Un ruolo fondamentale dovrebbe assumere, l’Associazione Italiana Calciatori che, nelle vesti di  sindacato dei giocatori si attiverà per  “negoziare” accordi individuali con le parti datoriali (società di calcio). 

Sarebbe peraltro utile aprire da parte dell’AIC un tavolo a livello nazionale, onde confrontarsi con tutte le realtà del calcio e comprendere bene cosa poter realmente fare o non fare ed evitare soluzioni individuali a macchia di leopardo, dettate, in questo momento, da fattori anche emotivi e di immagine da parte di calciatori più famosi o società più ricche.

Ad oggi infatti alcune società sembrano aver iniziato a prendere accordi diretti con i propri dipendenti senza l’ausilio dell’A.I.C.

Ad esempio, “sembrerebbe” che alcuni  giocatori e l’allenatore della Juventus (non si è ben compreso se anche altri componenti dello staff tecnico e/o se tutti i dipendenti a vario titolo del Club, o che altro) abbiano definito un accordo per rinunciare (?) al pagamento di quattro mensilità (marzo, aprile, maggio e giugno) aiutando così il club a risparmiare circa 90 milioni di euro. Al momento non ci è chiaro se trattasi di una vera e propria rinuncia (assai difficile nel diritto del lavoro e comunque da aversi solo in sede protetta) o di un accordo per spalmare tali somme su mensilità future.
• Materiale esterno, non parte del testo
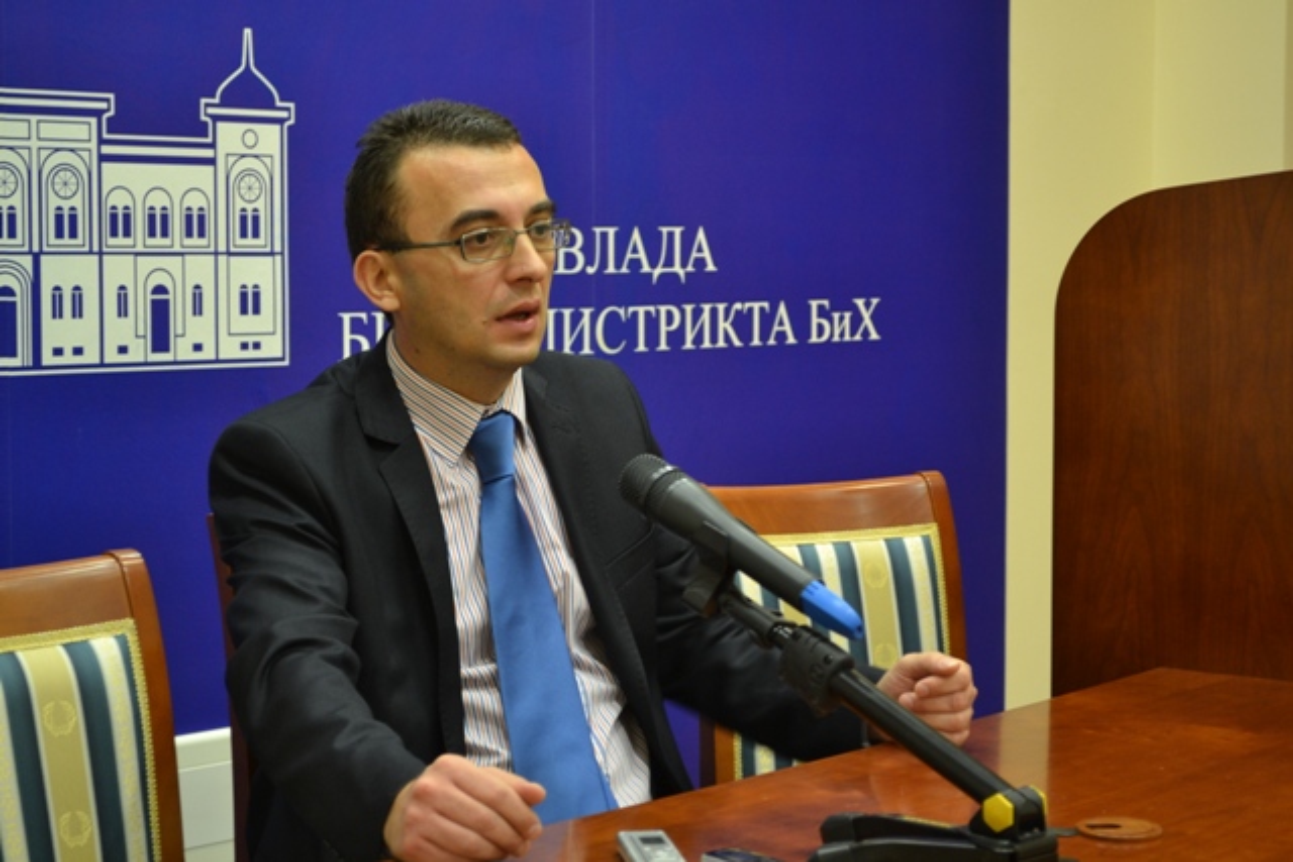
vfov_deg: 19.7
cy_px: 431
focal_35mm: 69
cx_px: 646
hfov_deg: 29.2
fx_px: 2479
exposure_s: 1/15
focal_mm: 46
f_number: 5.3
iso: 560
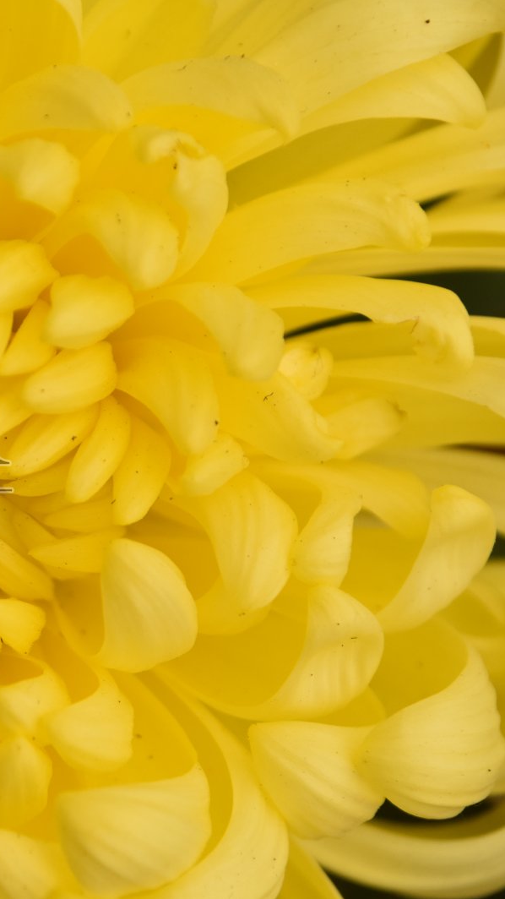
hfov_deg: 1.7
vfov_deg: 3.0
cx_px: -128
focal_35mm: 709
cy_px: 449
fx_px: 16889
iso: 560
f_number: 8
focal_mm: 300
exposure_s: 1/1000
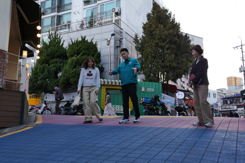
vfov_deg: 37.9
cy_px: 82
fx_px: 238
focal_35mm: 35
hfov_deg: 54.4
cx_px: 122
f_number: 5.6
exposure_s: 1/125
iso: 200
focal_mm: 15.9
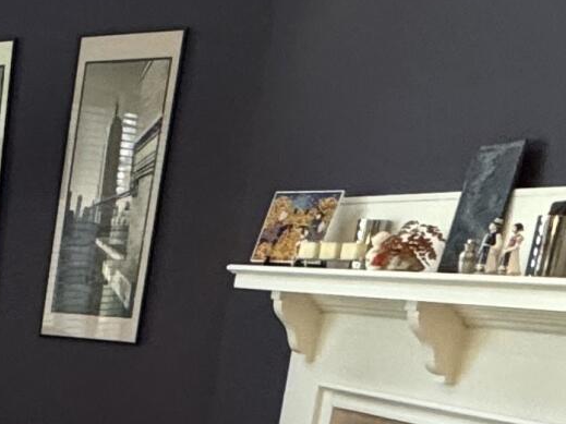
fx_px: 1324
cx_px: -468
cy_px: 586
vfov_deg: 16.9
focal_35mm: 81
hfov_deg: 18.5
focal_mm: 2.22
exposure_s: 1/60
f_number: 2.2
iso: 250
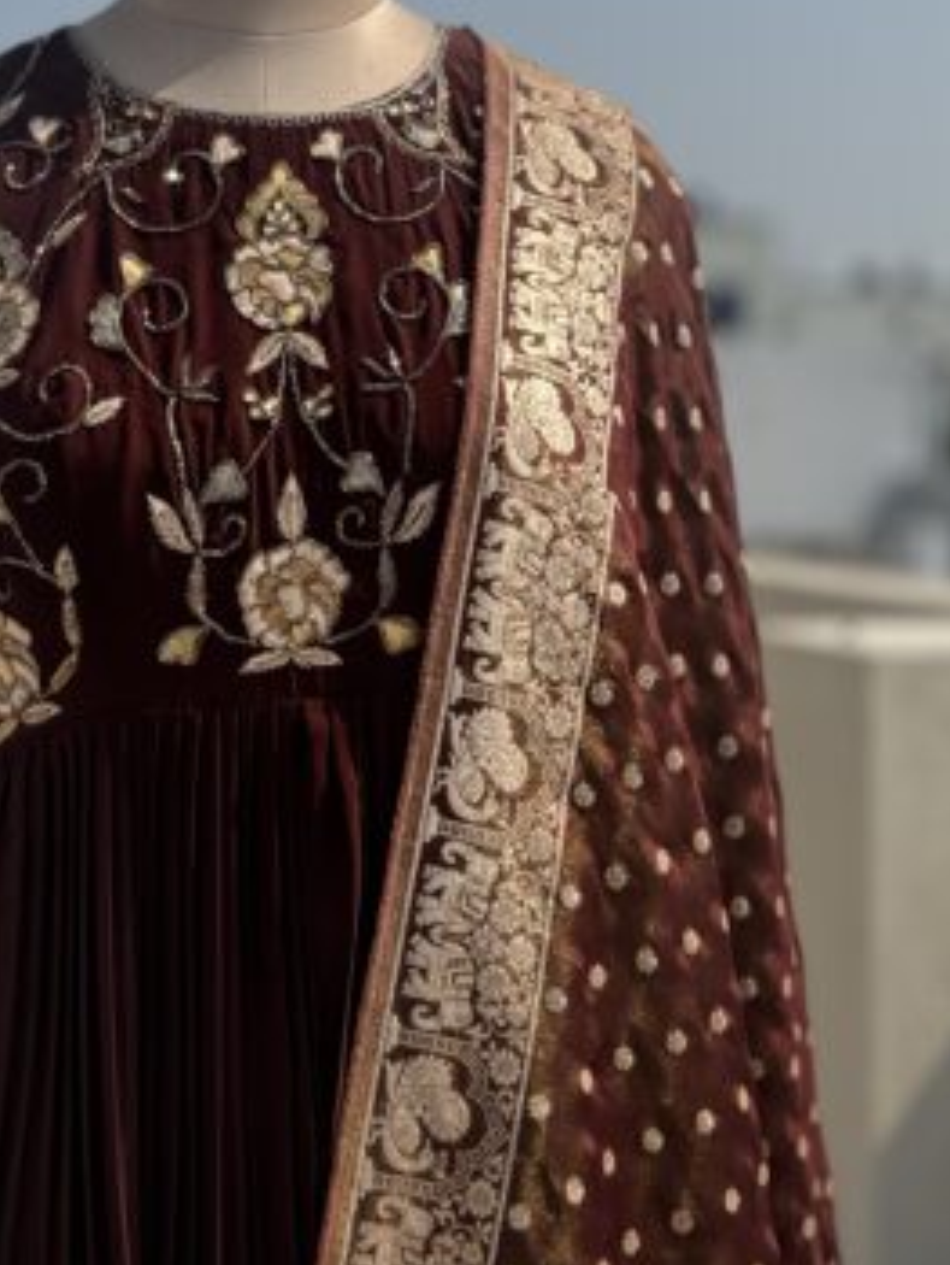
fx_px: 2339
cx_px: 340
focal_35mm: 64
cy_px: 468
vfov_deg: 30.1
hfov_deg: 22.9
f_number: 1.78
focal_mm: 6.76
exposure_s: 1/4049
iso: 64
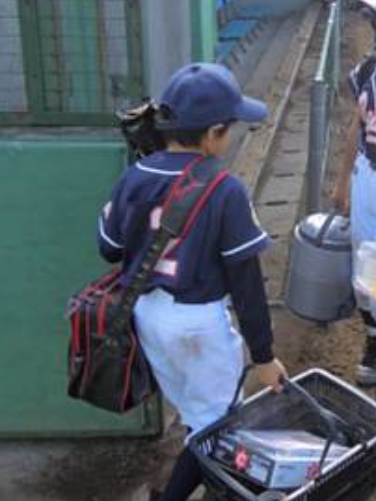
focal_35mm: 57
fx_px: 825
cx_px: 380
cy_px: 186
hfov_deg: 24.5
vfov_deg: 33.6
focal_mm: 4.3
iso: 160
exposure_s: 1/640
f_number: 2.8
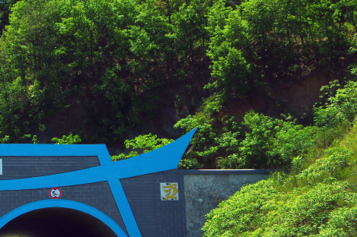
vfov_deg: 11.6
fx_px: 1169
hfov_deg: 17.2
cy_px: 149
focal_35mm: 118
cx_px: 63
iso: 200
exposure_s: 1/1250
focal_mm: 36
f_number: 5.6
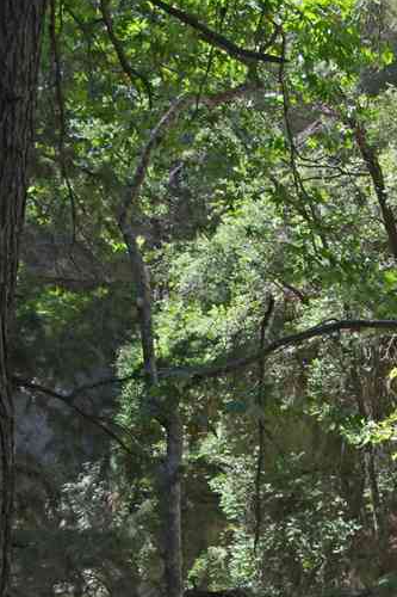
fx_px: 1622
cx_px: 356
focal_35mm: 98
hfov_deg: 13.8
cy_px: 592
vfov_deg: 20.2
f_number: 5.6
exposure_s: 1/160
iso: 800
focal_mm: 32.5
La situazione attuale è un unicum nella sua specie e ritengo che la Federazione debba muoversi in maniera assai prudente ed attenta, contemperando tutti i molteplici  interessi in gioco, senza rischiare di “indebolire” non solo la stagione in corso ma anche  la prossima, mentre l’A.I.C. avrà un altrettanto complicato compito prima di prendere una posizione, poi di trovare un accordo di carattere generale, quindi di individuare gli strumenti necessari e poi di essere presente nelle soluzioni, anche se singolarmente e diversamente assunte.